Interopérabilité des réseaux sociaux d'entreprise : les lignes bougent

Le paradoxe est criant. Les éditeurs de réseaux sociaux d'entreprise (RSE) prônent la collaboration, le décloisonnement et l'intelligence collective, mais ils ne parviennent pas à s'entendre entre eux pour faire dialoguer leurs logiciels. Le constat n'est pas nouveau, il n'en est pas moins regrettable et pénalisant pour les entreprises.

Il est, en effet, extrêmement courant que cohabitent plusieurs plates-formes sociales au sein d'une même organisation pour des raisons de timing (tous les services n'ont pas la même maturité et ne sont pas équipés au même moment) ou, tout simplement, d'adéquation aux besoins.

Si les RSE partagent les mêmes fondamentaux, ils se montrent plus ou moins agiles en fonction des usages : bâtir un intranet 2.0, socialiser un processus métier, outiller une démarche de gestion et de partage des connaissances, interagir avec son écosystème…

C'est pourquoi l'initiative collégiale de quatre éditeurs locaux blueKiwi, Jalios, Jamespot, Knowledge Plaza et du cabinet Lecko mérite d'être saluée. Ces cinq sociétés s'engagent à développer des systèmes simples pour articuler les applications sociales entre elles et avec les applications métier.

Un manifeste et des actions concrètes

Elles ont co-rédigé un manifeste en faveur d'un SI social interopérable. Il ne s'agit pas seulement d'une déclaration d'intention. Les signataires ne se contentent pas de partager quelques grands objectifs communs, ils s'engagent à se rencontrer régulièrement et à libérer des moyens pour faire en sorte que leurs logiciels se causent entre eux.

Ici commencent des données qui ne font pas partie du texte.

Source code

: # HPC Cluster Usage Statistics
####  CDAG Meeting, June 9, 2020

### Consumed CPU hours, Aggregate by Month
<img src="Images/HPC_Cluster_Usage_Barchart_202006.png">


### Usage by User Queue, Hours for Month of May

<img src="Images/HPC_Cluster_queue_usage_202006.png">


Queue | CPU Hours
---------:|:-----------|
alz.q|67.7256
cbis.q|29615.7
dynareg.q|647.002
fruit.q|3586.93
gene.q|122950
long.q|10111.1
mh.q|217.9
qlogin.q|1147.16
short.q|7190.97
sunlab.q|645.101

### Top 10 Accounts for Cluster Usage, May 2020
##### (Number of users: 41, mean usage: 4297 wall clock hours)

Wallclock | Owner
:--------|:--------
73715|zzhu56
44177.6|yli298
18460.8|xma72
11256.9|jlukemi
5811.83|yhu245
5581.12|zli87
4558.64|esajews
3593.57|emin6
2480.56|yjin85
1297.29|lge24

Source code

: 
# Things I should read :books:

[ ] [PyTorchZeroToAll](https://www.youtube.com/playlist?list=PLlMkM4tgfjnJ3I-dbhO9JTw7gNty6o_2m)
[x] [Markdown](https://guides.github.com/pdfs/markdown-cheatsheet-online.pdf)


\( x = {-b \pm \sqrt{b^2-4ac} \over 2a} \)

Six cas d'usage ont d'ores et déjà été identifiés. L'un d'ente eux vise à poster un article simultanément dans plusieurs plates-formes. La réussite de l'initiative passe par une collaboration étroite entre les membres du collectif et, tout aussi important, par la participation d'entreprises.

L'initiative n'est pas fermée à d'autres éditeurs. Quiconque adhère aux principes édictés dans le manifeste peut rejoindre le collectif. En pratique, il y a toutefois peu de chances que les ténors du domaine, Microsoft, Jive et IBM, s'investissent, sauf s'ils y sont poussés par leurs grands clients français.